Davies’s two colleagues said they were both working under his supervision as they believed he was a qualified ICHD ambulance technician.
At the time of the illegal rave, Davies had signed off more than 1,000 hours of their work-based assessments. But, as Davies was not a qualified ambulance technician, these assessments have been invalidated.
Due to the fact the company was not able to take on any new work because of Davies’s lack of qualifications, it closed in April 2015.
Davies’s business partner told police he would not have invested £32,000 in the running of the company if he had known the defendant wasn’t a qualified ambulance technician.
Detective Inspector Helen Barling, the deputy senior investigating officer in the case, said afterwards: "Davies’s offences have come to light as a result of the investigation into the tragic death of Rio Andrew.
"For more than a year, Davies failed to provide police with the correct documentation proving he was a qualified IHCD ambulance technician and expert analysis of certificates seized from his company offices were found to be fake.
'He should not have been supervising other’s treatment of patients'
"As a result of his deceit, Davies’s business partner has lost a large amount of money and more than 1,000 hours of training for his colleagues have been completely invalidated.
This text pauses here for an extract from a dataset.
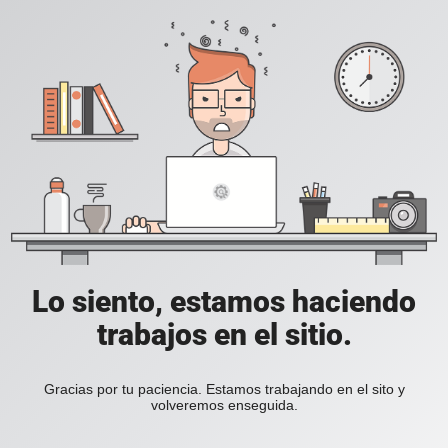
Lo siento, estamos haciendo
trabajos en el sitio.
Gracias por tu paciencia. Estamos trabajando en el sito y
volveremos enseguida.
"Davies said he did not receive any payment for providing medical care at the illegal rave but, as an unqualified IHCD ambulance technician, he should not have been supervising other’s treatment of patients"
Davies had pleaded guilty to two charges of fraud at Croydon Crown Court on November 20.
Rio was a star of the Thames Valley Harriers, based in Wormwood Scrubs' Linford Christie Stadium, and was a star pupil at Holland Park School.
He was also selected by the Jamaican national team during the London 2012 Olympics to be part of their guard of honour during the Games, where he waved the Jamaican flag as the team entered the stadium for the opening night parade.